Airstrikes kill 19 more in Syria

by The Canadian Press - Story: 80028
Sep 3, 2012 / 9:44 am

Government warplanes bombed a town in northern Syria on Monday, killing at least 19 people, activists said, while the new U.N. envoy to the country acknowledged that brokering an end to the nation's civil war will be a "very, very difficult" task.

The Britain-based Syrian Observatory for Human Rights and the Local Coordination Committees said the airstrikes targeted a residential area in the northern town of al-Bab, about 30 kilometres from the Turkish border.

The Observatory said 19 people were killed in the air raid; the LCC put the death toll at 25.

Syrian's uprising began in March 2011 with largely peaceful protests against President Bashar Assad's regime, but has since morphed into a civil war in the face of a brutal government crackdown.

Activists say at least 23,000 people have been killed so far.

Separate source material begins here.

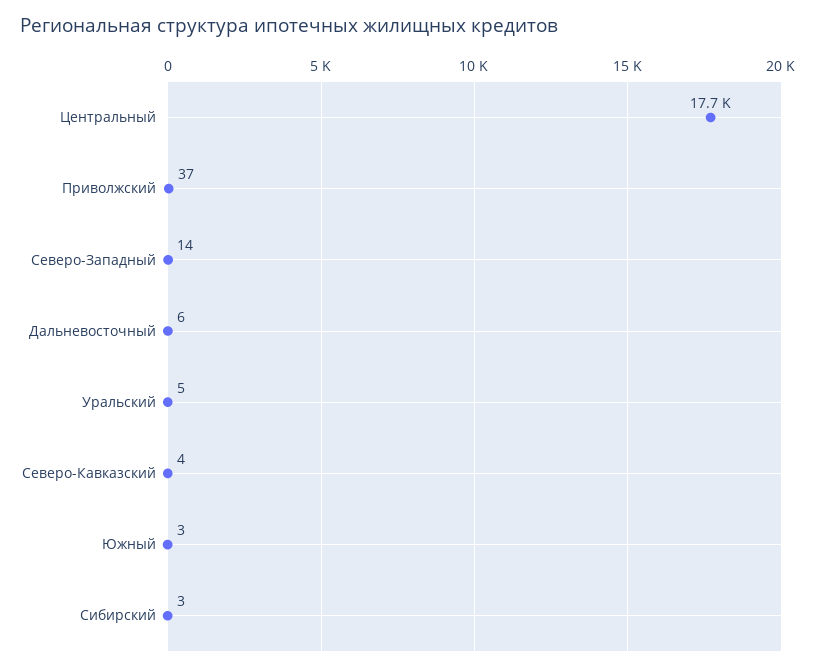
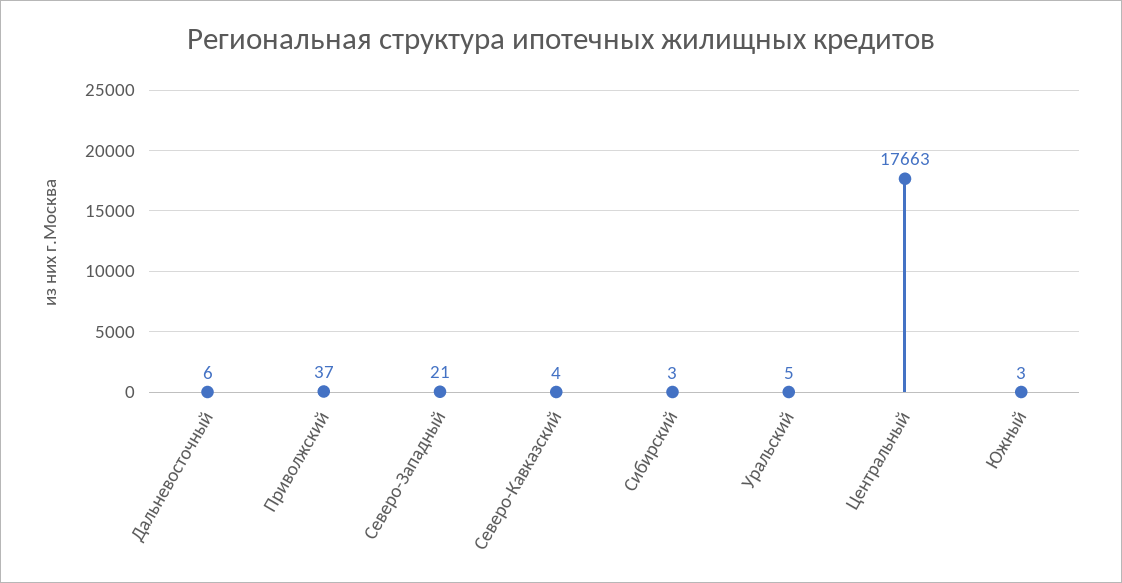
Северо-Западный: 14 -> 21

The violence has escalated in recent months, and activist groups said Sunday that some 5,000 people were killed in August alone, the highest ever reported in more than 17 months of bloodshed.

Syrian officials said a bomb attached to a taxi blew up Monday in the Damascus suburb of Jaramana, killing five people and wounding 23.

Activists, meanwhile, reported scattered violence in regions across the country, including the capital's suburbs, the region of Deir el-Zour in the east, Daraa in the south and Idlib and Aleppo in the north.

The LCC and the Observatory said more than 100 people were killed Monday.

Diplomatic efforts, including a six-point peace plan by former U.N. Secretary-General Kofi Annan, to solve the seemingly intractable conflict have failed so far.